Und wie kann Blindheit zur höchsten Wahrheit führen? Ebensowenig bin ich
ein Anhänger irgendeiner Religion, weil man Religion nicht nach
Eigenschaften unterteilen kann. Sie ist eins und unteilbar.
Als ich das gestern sagte, fragte mich jemand: "Dann bist du also ein
Atheist?"
Ich bin weder ein Atheist noch ein Theist.

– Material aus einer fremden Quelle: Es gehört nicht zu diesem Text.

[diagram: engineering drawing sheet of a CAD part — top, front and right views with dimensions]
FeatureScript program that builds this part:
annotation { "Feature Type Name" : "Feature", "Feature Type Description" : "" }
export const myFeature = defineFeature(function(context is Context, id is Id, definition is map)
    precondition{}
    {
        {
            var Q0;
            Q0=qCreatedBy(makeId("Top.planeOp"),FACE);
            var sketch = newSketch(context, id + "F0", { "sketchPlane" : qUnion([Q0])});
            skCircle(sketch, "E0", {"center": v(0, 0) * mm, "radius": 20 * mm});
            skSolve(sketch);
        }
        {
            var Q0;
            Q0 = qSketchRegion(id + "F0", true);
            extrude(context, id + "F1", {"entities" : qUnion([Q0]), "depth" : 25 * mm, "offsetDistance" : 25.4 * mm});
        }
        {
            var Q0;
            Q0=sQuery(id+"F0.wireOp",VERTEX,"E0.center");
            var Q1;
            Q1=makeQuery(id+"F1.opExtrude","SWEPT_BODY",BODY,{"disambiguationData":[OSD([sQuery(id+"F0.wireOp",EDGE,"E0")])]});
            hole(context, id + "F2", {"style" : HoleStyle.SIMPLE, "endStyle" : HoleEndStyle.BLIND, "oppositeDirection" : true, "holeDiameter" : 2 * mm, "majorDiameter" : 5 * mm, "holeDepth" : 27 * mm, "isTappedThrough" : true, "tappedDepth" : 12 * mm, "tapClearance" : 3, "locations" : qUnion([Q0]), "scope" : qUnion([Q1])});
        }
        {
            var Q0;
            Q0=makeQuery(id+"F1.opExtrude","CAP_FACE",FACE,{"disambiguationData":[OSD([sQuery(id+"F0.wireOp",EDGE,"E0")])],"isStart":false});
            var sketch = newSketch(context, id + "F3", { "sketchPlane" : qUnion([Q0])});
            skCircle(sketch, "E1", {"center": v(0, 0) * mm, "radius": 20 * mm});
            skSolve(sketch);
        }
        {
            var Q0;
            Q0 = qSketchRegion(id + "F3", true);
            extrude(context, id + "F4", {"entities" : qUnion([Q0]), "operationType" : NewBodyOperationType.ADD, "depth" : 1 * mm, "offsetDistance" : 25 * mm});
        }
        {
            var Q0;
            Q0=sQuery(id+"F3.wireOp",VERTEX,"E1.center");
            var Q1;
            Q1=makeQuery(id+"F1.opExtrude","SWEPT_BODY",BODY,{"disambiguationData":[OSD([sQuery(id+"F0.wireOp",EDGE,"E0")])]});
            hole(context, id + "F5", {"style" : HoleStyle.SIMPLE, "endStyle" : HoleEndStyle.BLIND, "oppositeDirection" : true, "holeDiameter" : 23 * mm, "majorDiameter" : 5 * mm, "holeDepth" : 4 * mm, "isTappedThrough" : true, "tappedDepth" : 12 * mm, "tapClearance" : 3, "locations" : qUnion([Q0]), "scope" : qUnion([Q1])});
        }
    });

Diese Unterscheidungen sind oberflächlich und rein intellektuell. Sie
haben überhaupt nichts mit der Existenz zu tun. Die Existenz ist nicht
in ist und ist nicht zweigeteilt. Diese Unterscheidung ist nur eine
Kopfgeburt. Dementsprechend sind der Atheismus wie der Theismus beides
Kopfgeburten. Sie reichen nicht ins Spirituelle hinein. Das Spirituelle
transzendiert sowohl das Positive als auch das Negative. Das, was ist,
liegt jenseits von positiv und negativ.
Mit anderen Worten" Dort sind sie eins, dort gibt es keine
Trennungslinie zwischen ihnen. Kein vom Intellekt angenommenes Konzept
findet dort Zugang. In Wirklichkeit muss der Theist seinen Theismus
aufgeben, und der Atheist muss seinen Atheismus aufgeben, dann können
sie vielleicht in die Welt der Wahrheit eintreten. Beides sind fixe
Ideen. Eine Fixe Idee ist etwas zwanghaft Auferlegtes. Wir brauchen
nicht intellektuell zu entscheiden, was Wahrheit ist, sondern müssen uns
nur öffnen und sie so sehen, wie sie ist.
Denkt stets daran, dass wir nicht über die Wahrheit entscheiden müssen.
Wir müssen sie sehen. Wer alle intellektuellen Entscheidungen, logischen
Konzeptionen, fixen Ideen und Annahmen fallenläßt, öffnet sich in diesem
Zustand geistiger Unschuld der Wahrheit, so wie sich die Blumen dem
Licht öffnen. Und in diesem Sich-Öffnen wird Sehen möglich.
Religiös nenne ich deshalb einen Menschen, der weder ein Theist noch ein
Atheist ist. Religiosität ist ein Sprung aus dem Begriff der Vielheit in
die Einheit. Wo es keine Gedanken gibt, nur Abwesenheit von Gedanken, wo
es keine Wahl gibt, nur Wahllosigkeit, wo es keine Worte gibt, nur
Wortlosigkeit, dort betreten wir Religion.